Liputan6.com, Jakarta - Masyarakat Anti Fithah Indonesia (Mafindo) menemukan, penyebaran hoaks 'Server KPU disetting untuk menangkan kubu tertentu' ternyata sangat masif. Dari penelusuran, hoaks itu sudah mendapat 45 ribu shares dan 974 ribu views dalam satu hari.
Parahnya lagi, hoaks itu tersebar di semua platform populer, seperti Facebook, Twitter, termasuk Instagram. Jumlah itu belum termasuk penyebaran di group WhatsApp yang diduga memiliki angka lebih besar.
Masifnya peredaran tersebut membuat kabar palsu 'Server KPU' ini menjadi hoaks yang paling besar dan cepat penyebarannya, terutama terkait penyelenggaraan Pemilihan Umum (Pemilu).
Advertisement
Menurut Mafindo, hal ini berpotensi merusak legitimasi penyelenggaran Pemilu sehingga berdampak fatal bagi masa depan demokrasi Indonesia.
Baca Juga
Oleh sebab itu, Ketua Presidium Mafindo, Septiaji menuturkan diperlukan langkah taktis dari pihak penyelenggara Pemilu maupun penegak hukum untuk meredam dampak penyebaran hoaks ini.
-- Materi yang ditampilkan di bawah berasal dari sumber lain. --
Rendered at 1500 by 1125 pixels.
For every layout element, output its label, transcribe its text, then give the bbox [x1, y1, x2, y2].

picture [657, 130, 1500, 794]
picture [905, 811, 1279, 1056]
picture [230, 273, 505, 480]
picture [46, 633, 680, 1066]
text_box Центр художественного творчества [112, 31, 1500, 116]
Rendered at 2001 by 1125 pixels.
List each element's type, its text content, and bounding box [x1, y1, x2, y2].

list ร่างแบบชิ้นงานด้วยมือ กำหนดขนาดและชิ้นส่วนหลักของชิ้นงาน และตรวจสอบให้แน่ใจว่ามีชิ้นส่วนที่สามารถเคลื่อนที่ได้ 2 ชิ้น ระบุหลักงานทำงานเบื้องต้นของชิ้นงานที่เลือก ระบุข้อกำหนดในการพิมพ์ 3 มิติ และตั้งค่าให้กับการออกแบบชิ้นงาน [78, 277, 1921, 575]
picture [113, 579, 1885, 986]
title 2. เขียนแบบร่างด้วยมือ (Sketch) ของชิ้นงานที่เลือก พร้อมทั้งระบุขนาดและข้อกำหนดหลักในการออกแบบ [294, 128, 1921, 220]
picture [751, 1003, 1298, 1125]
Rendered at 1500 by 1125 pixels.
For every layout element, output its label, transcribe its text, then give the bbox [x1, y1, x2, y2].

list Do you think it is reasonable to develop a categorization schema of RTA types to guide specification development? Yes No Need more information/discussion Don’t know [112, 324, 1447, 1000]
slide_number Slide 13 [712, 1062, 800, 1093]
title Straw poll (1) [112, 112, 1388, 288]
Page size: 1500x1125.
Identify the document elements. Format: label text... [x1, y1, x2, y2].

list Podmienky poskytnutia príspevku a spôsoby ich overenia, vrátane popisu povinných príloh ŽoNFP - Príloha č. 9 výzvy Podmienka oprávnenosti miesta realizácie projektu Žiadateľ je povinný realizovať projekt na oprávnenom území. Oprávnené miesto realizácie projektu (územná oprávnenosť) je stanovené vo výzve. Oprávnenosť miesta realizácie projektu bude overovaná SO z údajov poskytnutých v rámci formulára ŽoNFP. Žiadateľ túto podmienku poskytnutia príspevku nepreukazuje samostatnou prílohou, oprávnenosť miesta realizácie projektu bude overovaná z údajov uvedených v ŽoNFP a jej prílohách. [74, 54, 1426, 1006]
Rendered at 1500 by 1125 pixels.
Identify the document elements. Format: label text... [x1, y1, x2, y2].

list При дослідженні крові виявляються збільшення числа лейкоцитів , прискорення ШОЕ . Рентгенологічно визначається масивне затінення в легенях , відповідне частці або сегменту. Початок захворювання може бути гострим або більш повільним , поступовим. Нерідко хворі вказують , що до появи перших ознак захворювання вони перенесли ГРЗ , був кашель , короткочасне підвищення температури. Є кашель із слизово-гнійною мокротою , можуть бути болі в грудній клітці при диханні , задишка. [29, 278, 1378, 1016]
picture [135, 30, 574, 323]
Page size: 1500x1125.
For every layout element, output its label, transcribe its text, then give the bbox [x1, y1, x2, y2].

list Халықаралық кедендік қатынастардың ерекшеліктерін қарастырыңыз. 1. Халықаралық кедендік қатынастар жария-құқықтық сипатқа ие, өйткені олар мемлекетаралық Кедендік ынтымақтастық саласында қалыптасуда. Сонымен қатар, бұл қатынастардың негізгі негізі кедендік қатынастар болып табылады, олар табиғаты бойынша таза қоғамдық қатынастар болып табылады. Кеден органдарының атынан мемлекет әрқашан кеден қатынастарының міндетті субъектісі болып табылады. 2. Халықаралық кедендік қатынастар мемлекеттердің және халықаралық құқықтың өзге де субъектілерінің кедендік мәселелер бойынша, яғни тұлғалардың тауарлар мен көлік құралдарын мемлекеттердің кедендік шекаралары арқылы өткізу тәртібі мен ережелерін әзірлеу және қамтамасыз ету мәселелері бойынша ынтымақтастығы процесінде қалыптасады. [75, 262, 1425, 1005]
"Hoaks semacam ini tidak berdiri sendiri. Dia merupakan kelanjutan dari hoaks sebelumnya, seperti 'Tujuh Kontainer Surat Suara Tercoblos', 'Truk Surat Suara Beraksara China' yang dikombinasikan dengan persoalan faktual yang sebenarnya minor seperti sempat masuknya Warga Negara Asing (WNA) dalam Daftar Pemilih Tetap (DPT)," tuturnya dalam keterangan resmi yang diterima Tekno Liputan6.com, Jumat (5/4/2019).
Dengan banyaknya masyarakat yang terperdaya kabar palsu ini, menurut Septiaji, menunjukkan adanya literasi media yang rendah ditambah dengan literasi soal Pemilu yang tidak merata.
"Banyak yang belum paham Pemilu 2019 masih berbasis manual, sedangkan sistem teknologi informasi berfungsi sebagai pelengkap untuk mempermudah rekapitulasi perhitungan, kontrol, dan komunikasi," ujar Septiaji.
Oleh sebab itu, Mafindo sepakat dengan keputusan KPU membawa pelaku pembut dan penyebar hoaks 'Server KPU' ke ranah hukum. Terlebih, dampak bahaya dari delegitimasi Pemilu sangt mengancam keberlangsungan demokrasi Indonesia.
"Siapapun pemenangnya kalau Pemilu dirusak wibawanya, maka yang ada ketidakpercayaan publik terhadap pemerintah terpilih. Untuk itu, kami mendorong Polri melakukan tindakan tegas pada aktor intelektual dan penyebar utama hoaks," tutur Septiaji.
Cek Informasi Sebelum Berbagi
Di sisi lain, Presidium Mafindo, Anita Wahid, menuturkan suasana emosi publik beberapa hari menjelang Pemilu 2019 menyebabkan masyarakat mudah terseret informasi yang sensasional.
"Ini adalah dampak nyata fenomena post-truth pada bangsa kita, dan ini saat yang penting bagi setiap orang benar-benar bisa melakukan pengendalian diri. Ketika mendapatkan informasi yang too good to be true atau too bad to be true, masyarakat harus langsung awas, berhenti, dan refleksi diri. Jangan-jangan ini hoaks," tuturnya .
Anita pun menuturkan masyarakat perlu mengetahui cara mengecek sebuah informasi itu benar atau tidak. Masyarakat dapat bertumpu pada sumber informasi kredibel, terutama media massa yang terdaftar di Dewan Pers.
Selain itu, masyarakat juga dapat menggunakan berbagai inovasi anti hoaks seperti WhatsApp Hoax Buster atau terhubung lewat WhatsApp di nomor 0855-7467-6701.
"Jangan sampai kehidupan pribadi kita bermasalah hanya karena gagal mengendalikan emosi dan jari, lalu berurusan dengan penegak hukum. Pastikan sudah melakukan verifikasi fakta pada informasi yang kita terima, sebelum membaginya ke kawan. Jika benar tapi tidak bermanfaat, jangan dibagikan. Kalau benar dan jelas manfaatnya, barulah kita bagikan," tuturnya.
Untuk pengecekan kebenaran informasi, masyarakat juga dapat memasang aplikasi Hoax Buster Tools yang tersedia di perangkat Android. Tersedia pula beberapa situs anti-hoaks, seperti CekFakta.com, TurnBackHoax.id, hingga StopHoax.id.